**Provided records:**
------------

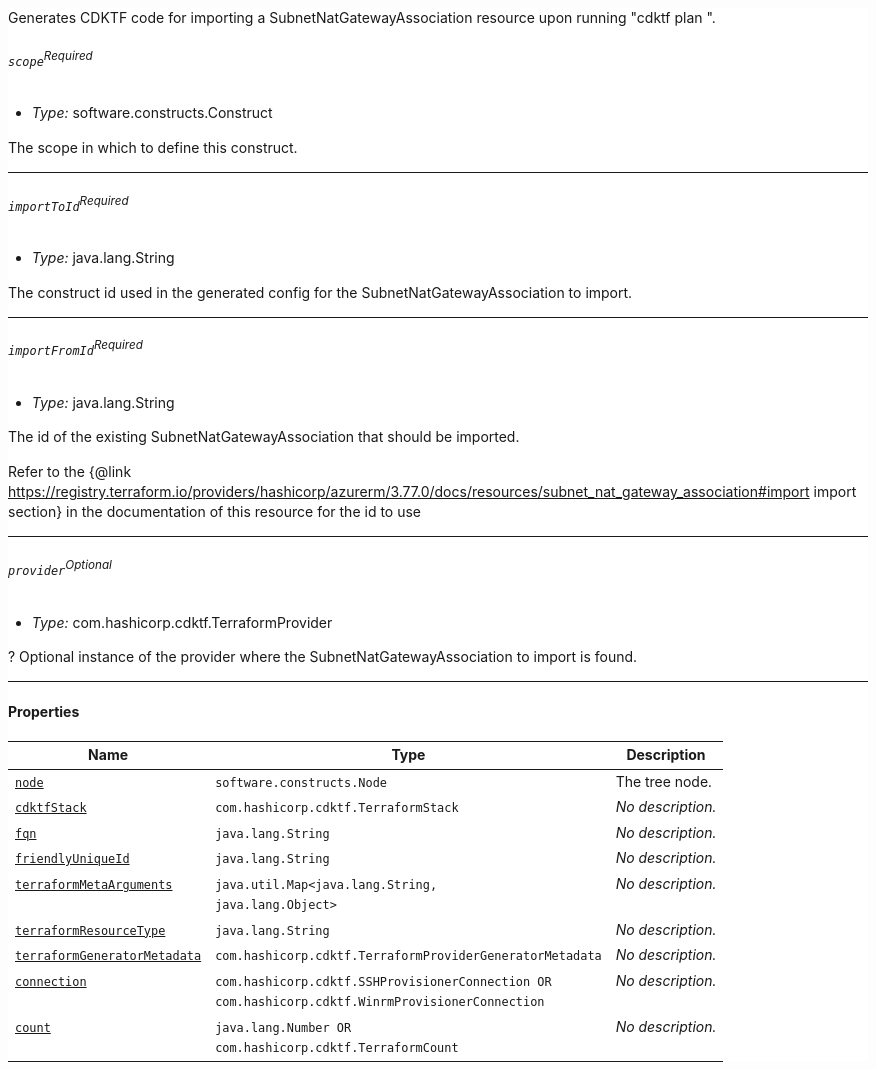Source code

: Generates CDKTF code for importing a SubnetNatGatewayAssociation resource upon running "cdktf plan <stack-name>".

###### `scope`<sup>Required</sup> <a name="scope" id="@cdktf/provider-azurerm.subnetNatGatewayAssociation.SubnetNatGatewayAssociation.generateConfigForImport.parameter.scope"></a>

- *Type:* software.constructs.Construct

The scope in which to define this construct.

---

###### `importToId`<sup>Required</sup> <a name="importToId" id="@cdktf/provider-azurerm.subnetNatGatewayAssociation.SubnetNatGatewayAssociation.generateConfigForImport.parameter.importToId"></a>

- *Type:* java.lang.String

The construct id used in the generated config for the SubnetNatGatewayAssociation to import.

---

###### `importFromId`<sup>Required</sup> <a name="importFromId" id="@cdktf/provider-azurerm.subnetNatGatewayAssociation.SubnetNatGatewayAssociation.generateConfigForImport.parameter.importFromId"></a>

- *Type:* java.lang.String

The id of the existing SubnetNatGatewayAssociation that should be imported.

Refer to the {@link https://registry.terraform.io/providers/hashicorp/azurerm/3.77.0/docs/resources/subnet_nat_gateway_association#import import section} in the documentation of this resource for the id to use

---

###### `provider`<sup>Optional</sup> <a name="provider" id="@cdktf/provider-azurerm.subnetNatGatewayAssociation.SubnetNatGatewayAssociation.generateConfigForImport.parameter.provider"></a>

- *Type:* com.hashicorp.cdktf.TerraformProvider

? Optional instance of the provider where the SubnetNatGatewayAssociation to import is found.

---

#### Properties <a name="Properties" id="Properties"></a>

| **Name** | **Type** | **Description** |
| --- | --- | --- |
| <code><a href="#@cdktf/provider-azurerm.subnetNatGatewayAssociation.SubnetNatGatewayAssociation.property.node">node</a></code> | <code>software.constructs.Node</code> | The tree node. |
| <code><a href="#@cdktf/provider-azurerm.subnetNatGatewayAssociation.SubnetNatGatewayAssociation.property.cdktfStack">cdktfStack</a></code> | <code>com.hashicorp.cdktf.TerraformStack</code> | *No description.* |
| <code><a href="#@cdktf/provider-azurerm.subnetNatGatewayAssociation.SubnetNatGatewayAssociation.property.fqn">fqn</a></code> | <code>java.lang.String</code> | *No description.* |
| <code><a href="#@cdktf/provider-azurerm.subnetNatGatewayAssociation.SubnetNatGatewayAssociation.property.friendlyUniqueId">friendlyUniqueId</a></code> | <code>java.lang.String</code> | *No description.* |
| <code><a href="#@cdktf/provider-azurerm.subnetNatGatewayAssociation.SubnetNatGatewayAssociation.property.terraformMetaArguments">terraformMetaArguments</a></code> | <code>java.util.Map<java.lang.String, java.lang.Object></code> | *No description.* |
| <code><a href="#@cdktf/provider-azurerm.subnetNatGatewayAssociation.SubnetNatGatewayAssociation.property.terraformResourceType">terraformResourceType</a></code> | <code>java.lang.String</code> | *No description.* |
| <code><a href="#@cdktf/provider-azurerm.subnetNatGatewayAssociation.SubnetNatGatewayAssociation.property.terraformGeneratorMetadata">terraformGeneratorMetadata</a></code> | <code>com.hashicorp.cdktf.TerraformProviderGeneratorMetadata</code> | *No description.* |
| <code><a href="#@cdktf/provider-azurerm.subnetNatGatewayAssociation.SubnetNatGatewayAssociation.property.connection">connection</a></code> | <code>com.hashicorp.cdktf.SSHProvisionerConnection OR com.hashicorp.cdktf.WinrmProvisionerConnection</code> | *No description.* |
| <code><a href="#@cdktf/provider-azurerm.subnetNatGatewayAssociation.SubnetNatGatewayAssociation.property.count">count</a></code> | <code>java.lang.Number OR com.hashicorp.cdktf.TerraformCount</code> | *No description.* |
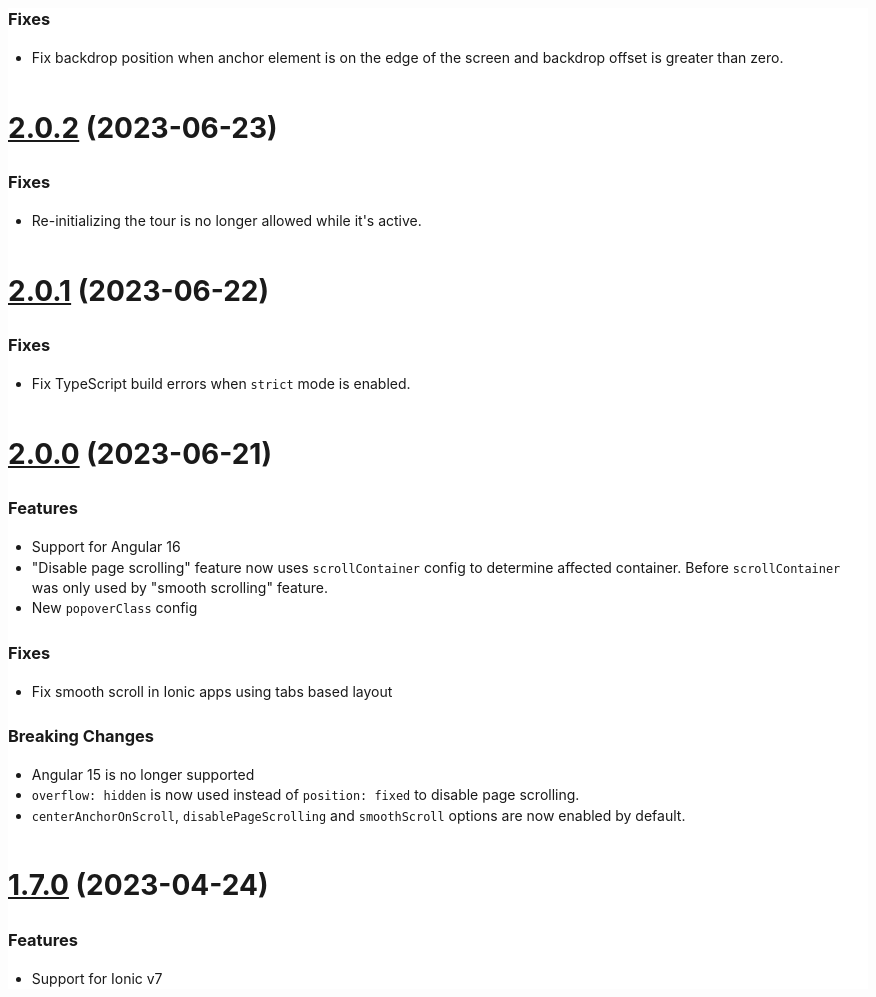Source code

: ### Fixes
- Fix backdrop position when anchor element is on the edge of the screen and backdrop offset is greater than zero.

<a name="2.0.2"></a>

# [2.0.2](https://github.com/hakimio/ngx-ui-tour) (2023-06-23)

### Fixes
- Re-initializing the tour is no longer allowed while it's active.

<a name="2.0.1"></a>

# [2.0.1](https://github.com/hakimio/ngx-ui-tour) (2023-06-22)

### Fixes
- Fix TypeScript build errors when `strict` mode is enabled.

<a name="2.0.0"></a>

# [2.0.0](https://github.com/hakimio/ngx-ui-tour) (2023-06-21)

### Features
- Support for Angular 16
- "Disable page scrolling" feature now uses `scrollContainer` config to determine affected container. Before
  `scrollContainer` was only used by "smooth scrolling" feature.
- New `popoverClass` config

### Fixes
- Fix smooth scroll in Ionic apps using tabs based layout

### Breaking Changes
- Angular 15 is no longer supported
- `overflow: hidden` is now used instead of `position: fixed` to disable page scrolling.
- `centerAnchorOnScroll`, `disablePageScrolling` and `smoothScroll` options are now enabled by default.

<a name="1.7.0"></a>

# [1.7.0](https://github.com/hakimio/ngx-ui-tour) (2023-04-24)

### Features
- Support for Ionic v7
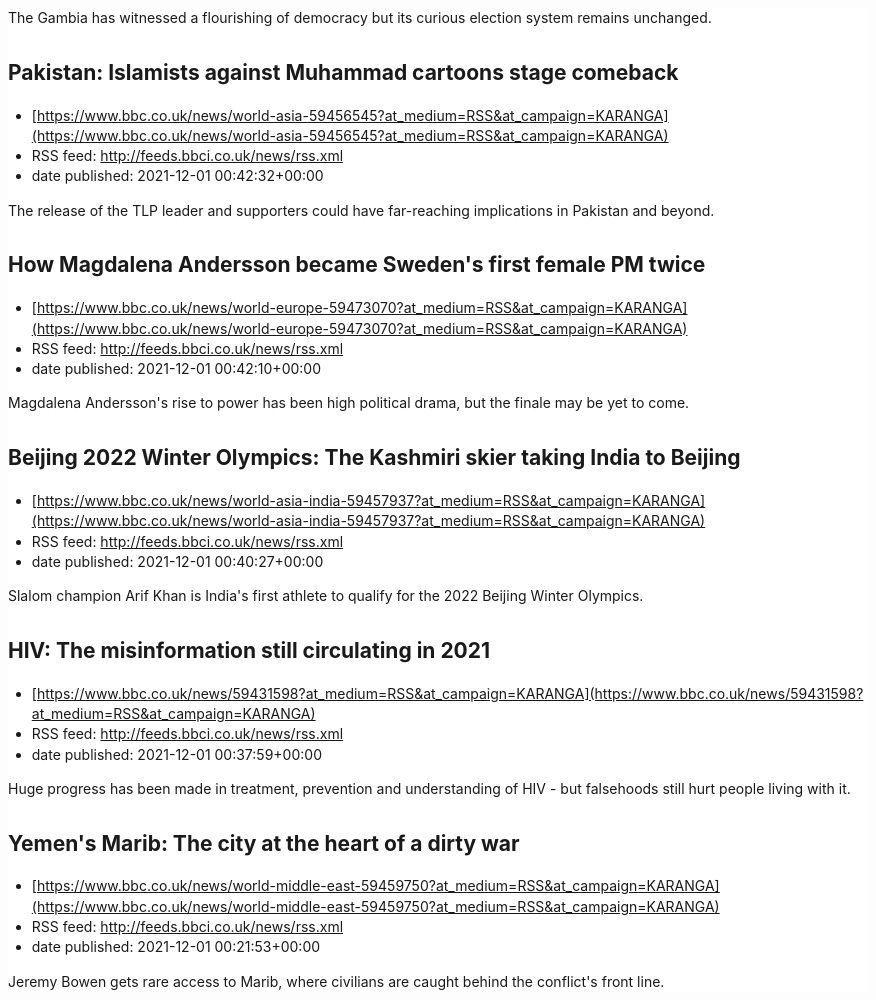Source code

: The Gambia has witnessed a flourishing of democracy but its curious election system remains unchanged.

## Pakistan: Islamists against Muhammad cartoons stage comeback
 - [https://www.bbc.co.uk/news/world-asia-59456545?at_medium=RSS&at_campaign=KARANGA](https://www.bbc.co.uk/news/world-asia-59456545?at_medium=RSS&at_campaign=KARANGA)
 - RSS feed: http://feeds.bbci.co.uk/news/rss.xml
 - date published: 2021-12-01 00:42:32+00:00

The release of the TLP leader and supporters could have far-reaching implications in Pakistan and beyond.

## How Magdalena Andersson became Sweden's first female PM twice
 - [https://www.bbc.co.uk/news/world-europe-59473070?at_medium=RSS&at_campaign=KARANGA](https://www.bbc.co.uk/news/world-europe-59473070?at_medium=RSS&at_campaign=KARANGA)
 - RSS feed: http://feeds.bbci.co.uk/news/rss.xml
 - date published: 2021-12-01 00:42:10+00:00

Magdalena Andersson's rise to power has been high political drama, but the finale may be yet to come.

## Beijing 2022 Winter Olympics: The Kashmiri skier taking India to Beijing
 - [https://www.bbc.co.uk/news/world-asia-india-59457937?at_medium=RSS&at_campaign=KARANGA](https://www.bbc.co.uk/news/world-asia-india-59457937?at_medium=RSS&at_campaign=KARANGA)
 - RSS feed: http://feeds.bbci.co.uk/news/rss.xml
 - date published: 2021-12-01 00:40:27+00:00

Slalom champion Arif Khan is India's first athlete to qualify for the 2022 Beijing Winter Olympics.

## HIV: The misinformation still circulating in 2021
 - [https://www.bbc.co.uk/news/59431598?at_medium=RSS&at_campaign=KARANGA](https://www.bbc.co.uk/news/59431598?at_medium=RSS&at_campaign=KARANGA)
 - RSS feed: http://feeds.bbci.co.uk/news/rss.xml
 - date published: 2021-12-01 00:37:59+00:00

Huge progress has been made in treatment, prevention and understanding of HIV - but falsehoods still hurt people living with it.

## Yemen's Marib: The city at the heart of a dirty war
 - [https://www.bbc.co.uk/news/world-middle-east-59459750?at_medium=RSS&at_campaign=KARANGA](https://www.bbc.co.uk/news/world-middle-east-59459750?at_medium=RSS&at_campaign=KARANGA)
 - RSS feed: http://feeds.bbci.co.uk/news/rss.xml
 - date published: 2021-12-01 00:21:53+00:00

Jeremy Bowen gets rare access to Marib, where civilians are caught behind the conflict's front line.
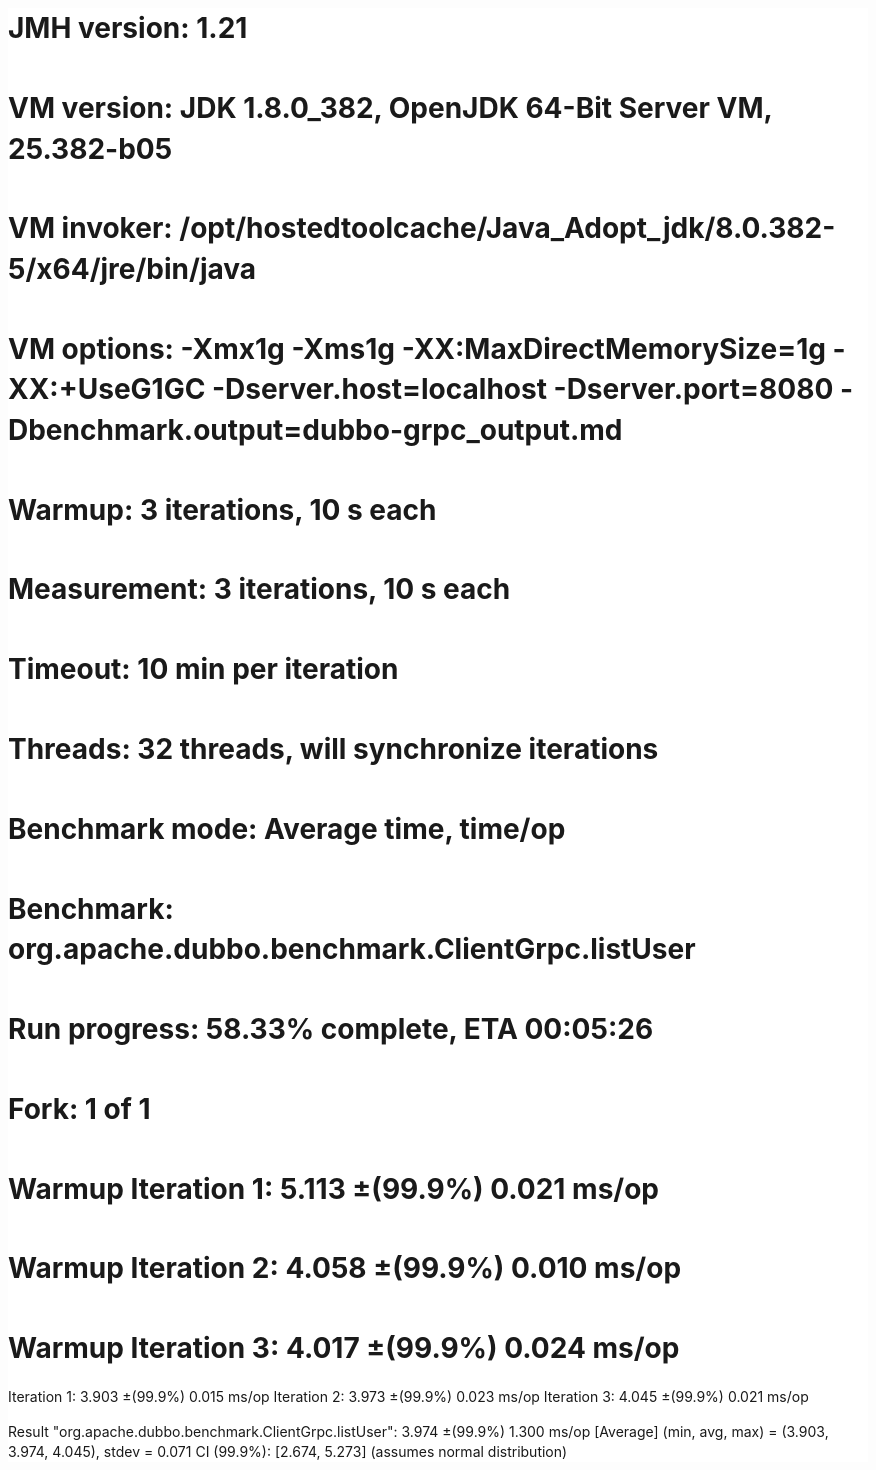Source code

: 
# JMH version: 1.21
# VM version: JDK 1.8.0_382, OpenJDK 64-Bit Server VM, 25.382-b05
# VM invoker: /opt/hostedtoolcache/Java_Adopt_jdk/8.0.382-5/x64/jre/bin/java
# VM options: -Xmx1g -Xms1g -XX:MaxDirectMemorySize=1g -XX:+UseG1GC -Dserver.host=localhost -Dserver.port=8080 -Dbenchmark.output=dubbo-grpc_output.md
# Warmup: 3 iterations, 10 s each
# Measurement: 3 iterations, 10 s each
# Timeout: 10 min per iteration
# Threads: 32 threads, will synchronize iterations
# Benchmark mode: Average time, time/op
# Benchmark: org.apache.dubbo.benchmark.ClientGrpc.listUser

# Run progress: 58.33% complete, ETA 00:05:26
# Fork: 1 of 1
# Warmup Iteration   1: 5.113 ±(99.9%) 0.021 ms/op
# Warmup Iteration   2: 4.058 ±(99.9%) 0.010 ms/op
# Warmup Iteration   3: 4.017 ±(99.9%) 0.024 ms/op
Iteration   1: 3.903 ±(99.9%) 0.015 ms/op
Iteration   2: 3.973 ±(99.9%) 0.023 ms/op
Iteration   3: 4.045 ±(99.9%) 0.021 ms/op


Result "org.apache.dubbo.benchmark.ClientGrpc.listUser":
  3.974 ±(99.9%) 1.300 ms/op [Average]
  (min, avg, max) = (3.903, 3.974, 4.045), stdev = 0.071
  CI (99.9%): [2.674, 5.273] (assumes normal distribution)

------------

**To do:** Return the lines of the entries from the line containing "# [1.7.0](https://github.com/hakimio/ngx-ui-tour) (2023-04-24)" through the line containing "- date published: 2021-12-01 00:42:10+00:00", including both of those lines, and omit any pictures.

**Expected output:**
# [1.7.0](https://github.com/hakimio/ngx-ui-tour) (2023-04-24)

### Features
- Support for Ionic v7
Source code

: The Gambia has witnessed a flourishing of democracy but its curious election system remains unchanged.

## Pakistan: Islamists against Muhammad cartoons stage comeback
 - [https://www.bbc.co.uk/news/world-asia-59456545?at_medium=RSS&at_campaign=KARANGA](https://www.bbc.co.uk/news/world-asia-59456545?at_medium=RSS&at_campaign=KARANGA)
 - RSS feed: http://feeds.bbci.co.uk/news/rss.xml
 - date published: 2021-12-01 00:42:32+00:00

The release of the TLP leader and supporters could have far-reaching implications in Pakistan and beyond.

## How Magdalena Andersson became Sweden's first female PM twice
 - [https://www.bbc.co.uk/news/world-europe-59473070?at_medium=RSS&at_campaign=KARANGA](https://www.bbc.co.uk/news/world-europe-59473070?at_medium=RSS&at_campaign=KARANGA)
 - RSS feed: http://feeds.bbci.co.uk/news/rss.xml
 - date published: 2021-12-01 00:42:10+00:00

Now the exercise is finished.